=== Исходные строки ===

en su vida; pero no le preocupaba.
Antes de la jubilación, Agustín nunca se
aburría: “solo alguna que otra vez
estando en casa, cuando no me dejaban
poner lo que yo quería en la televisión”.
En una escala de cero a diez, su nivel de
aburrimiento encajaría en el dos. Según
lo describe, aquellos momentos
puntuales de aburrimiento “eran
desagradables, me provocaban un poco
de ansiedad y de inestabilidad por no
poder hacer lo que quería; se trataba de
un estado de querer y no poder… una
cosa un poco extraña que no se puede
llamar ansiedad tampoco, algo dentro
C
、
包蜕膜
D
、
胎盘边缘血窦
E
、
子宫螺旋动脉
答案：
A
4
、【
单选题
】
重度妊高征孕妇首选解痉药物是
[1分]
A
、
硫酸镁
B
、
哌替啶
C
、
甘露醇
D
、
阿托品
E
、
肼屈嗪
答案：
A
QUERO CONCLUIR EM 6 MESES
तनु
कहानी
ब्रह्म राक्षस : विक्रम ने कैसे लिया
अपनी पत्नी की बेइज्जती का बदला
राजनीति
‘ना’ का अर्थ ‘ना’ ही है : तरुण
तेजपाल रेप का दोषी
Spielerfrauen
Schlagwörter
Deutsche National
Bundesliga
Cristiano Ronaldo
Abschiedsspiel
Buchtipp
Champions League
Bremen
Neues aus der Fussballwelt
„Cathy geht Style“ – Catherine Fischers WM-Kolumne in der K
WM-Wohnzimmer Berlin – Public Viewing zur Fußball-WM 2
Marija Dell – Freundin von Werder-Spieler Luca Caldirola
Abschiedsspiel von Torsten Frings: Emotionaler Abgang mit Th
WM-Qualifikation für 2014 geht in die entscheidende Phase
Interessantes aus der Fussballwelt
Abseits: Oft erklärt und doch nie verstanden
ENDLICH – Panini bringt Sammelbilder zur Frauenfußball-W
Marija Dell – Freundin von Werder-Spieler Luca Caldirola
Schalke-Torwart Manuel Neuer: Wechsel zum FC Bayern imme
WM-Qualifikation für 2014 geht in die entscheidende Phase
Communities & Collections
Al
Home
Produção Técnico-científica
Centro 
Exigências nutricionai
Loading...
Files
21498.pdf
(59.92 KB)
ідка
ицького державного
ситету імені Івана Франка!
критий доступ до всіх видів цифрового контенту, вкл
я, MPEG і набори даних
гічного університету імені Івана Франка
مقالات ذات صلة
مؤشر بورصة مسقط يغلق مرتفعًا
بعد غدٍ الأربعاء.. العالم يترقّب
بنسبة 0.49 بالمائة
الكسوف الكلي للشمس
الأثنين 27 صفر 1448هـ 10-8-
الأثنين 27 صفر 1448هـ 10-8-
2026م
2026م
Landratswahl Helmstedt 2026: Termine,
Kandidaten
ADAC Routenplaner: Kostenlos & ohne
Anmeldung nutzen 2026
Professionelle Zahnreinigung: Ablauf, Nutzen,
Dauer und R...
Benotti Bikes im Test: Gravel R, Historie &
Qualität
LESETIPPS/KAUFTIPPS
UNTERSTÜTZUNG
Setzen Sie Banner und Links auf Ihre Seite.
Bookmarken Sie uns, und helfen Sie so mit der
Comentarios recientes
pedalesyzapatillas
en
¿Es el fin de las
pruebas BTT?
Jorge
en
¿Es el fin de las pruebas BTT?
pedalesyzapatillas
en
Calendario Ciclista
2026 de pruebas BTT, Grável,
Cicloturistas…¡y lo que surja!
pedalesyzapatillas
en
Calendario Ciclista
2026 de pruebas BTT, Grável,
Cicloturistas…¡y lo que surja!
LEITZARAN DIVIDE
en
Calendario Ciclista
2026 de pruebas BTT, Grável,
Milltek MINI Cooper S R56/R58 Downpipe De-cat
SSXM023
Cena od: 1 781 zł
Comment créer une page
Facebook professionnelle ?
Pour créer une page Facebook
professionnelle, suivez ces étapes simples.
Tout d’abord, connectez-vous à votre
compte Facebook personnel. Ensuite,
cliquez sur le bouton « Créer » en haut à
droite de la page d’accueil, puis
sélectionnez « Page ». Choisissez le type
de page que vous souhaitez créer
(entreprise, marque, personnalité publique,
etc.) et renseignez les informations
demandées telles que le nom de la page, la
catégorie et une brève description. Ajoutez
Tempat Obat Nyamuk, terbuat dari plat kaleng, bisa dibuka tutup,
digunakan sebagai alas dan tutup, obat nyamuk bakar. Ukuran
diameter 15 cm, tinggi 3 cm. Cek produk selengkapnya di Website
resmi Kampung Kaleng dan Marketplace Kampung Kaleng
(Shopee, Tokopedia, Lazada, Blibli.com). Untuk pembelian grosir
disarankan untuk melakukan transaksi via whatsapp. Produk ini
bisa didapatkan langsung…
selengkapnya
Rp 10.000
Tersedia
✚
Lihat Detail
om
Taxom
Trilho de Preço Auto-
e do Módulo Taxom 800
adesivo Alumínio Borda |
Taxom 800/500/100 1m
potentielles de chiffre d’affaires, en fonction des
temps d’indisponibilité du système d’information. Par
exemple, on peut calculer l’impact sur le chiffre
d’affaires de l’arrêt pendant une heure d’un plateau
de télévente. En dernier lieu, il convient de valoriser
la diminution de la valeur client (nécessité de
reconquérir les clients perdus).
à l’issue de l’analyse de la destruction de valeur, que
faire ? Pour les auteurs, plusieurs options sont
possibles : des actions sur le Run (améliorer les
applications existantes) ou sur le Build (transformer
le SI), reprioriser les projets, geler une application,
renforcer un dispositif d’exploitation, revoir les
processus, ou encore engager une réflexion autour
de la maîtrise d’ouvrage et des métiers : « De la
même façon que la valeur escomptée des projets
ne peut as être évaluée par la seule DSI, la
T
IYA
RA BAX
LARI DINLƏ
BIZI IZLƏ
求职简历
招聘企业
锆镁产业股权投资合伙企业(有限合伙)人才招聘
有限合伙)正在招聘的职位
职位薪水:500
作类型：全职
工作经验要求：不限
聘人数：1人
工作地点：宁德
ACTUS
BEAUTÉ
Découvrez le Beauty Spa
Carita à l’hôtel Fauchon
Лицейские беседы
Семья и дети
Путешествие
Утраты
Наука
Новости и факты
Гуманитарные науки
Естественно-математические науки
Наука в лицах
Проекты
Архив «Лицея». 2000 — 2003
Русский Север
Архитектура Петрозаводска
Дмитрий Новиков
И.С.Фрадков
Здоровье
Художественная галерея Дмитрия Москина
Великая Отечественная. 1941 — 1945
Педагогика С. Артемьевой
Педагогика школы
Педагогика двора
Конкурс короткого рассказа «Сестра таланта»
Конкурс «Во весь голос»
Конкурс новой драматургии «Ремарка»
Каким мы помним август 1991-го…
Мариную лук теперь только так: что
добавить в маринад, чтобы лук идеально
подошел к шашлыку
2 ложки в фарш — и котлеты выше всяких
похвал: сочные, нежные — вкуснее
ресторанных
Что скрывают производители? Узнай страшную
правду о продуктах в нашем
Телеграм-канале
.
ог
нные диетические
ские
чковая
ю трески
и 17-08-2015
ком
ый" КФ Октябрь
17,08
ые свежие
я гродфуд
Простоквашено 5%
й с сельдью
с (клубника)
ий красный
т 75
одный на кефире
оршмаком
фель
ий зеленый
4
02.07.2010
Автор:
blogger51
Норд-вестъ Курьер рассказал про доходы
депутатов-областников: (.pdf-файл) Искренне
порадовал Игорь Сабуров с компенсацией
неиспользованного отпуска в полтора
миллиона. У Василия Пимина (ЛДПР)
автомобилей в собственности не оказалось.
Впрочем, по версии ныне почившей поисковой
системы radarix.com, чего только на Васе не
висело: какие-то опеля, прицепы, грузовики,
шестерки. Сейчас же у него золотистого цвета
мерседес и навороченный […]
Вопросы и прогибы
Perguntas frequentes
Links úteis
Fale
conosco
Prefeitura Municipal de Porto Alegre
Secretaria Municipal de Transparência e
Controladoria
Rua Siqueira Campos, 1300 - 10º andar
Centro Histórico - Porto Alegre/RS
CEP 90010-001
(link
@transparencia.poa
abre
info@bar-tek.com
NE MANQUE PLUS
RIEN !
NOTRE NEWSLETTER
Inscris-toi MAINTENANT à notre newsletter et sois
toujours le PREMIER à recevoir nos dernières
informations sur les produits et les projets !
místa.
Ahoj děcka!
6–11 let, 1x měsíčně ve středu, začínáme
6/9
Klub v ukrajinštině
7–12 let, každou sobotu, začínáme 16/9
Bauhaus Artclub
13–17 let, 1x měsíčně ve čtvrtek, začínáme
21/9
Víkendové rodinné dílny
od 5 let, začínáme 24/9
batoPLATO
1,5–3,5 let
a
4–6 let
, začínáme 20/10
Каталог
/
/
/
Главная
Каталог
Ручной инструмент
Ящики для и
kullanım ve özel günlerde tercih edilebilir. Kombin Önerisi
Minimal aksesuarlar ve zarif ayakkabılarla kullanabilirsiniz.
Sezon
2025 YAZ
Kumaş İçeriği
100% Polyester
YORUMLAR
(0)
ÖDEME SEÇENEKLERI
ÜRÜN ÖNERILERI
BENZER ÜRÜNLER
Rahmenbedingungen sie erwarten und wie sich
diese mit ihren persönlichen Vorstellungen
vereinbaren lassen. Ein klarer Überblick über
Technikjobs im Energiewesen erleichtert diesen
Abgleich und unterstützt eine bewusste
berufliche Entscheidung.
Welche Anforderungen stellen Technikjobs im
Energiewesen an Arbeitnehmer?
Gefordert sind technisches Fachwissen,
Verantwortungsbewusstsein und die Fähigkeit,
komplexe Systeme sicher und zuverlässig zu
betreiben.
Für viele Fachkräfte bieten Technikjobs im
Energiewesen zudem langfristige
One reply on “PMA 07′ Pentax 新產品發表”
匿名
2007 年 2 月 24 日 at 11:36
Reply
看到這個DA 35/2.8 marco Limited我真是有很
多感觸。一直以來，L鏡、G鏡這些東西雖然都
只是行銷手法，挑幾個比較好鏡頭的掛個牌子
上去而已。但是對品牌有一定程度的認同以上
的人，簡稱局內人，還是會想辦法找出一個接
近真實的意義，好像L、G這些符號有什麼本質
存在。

===

:: Задача для работы ::
Перепишите строки от первой до строки с «ADAC Routenplaner: Kostenlos & ohne» включительно, поменяв «Bundesliga» на «Premier League» и больше ничего не трогая.

:: Результат задачи ::
en su vida; pero no le preocupaba.
Antes de la jubilación, Agustín nunca se
aburría: “solo alguna que otra vez
estando en casa, cuando no me dejaban
poner lo que yo quería en la televisión”.
En una escala de cero a diez, su nivel de
aburrimiento encajaría en el dos. Según
lo describe, aquellos momentos
puntuales de aburrimiento “eran
desagradables, me provocaban un poco
de ansiedad y de inestabilidad por no
poder hacer lo que quería; se trataba de
un estado de querer y no poder… una
cosa un poco extraña que no se puede
llamar ansiedad tampoco, algo dentro
C
、
包蜕膜
D
、
胎盘边缘血窦
E
、
子宫螺旋动脉
答案：
A
4
、【
单选题
】
重度妊高征孕妇首选解痉药物是
[1分]
A
、
硫酸镁
B
、
哌替啶
C
、
甘露醇
D
、
阿托品
E
、
肼屈嗪
答案：
A
QUERO CONCLUIR EM 6 MESES
तनु
कहानी
ब्रह्म राक्षस : विक्रम ने कैसे लिया
अपनी पत्नी की बेइज्जती का बदला
राजनीति
‘ना’ का अर्थ ‘ना’ ही है : तरुण
तेजपाल रेप का दोषी
Spielerfrauen
Schlagwörter
Deutsche National
Premier League
Cristiano Ronaldo
Abschiedsspiel
Buchtipp
Champions League
Bremen
Neues aus der Fussballwelt
„Cathy geht Style“ – Catherine Fischers WM-Kolumne in der K
WM-Wohnzimmer Berlin – Public Viewing zur Fußball-WM 2
Marija Dell – Freundin von Werder-Spieler Luca Caldirola
Abschiedsspiel von Torsten Frings: Emotionaler Abgang mit Th
WM-Qualifikation für 2014 geht in die entscheidende Phase
Interessantes aus der Fussballwelt
Abseits: Oft erklärt und doch nie verstanden
ENDLICH – Panini bringt Sammelbilder zur Frauenfußball-W
Marija Dell – Freundin von Werder-Spieler Luca Caldirola
Schalke-Torwart Manuel Neuer: Wechsel zum FC Bayern imme
WM-Qualifikation für 2014 geht in die entscheidende Phase
Communities & Collections
Al
Home
Produção Técnico-científica
Centro 
Exigências nutricionai
Loading...
Files
21498.pdf
(59.92 KB)
ідка
ицького державного
ситету імені Івана Франка!
критий доступ до всіх видів цифрового контенту, вкл
я, MPEG і набори даних
гічного університету імені Івана Франка
مقالات ذات صلة
مؤشر بورصة مسقط يغلق مرتفعًا
بعد غدٍ الأربعاء.. العالم يترقّب
بنسبة 0.49 بالمائة
الكسوف الكلي للشمس
الأثنين 27 صفر 1448هـ 10-8-
الأثنين 27 صفر 1448هـ 10-8-
2026م
2026م
Landratswahl Helmstedt 2026: Termine,
Kandidaten
ADAC Routenplaner: Kostenlos & ohne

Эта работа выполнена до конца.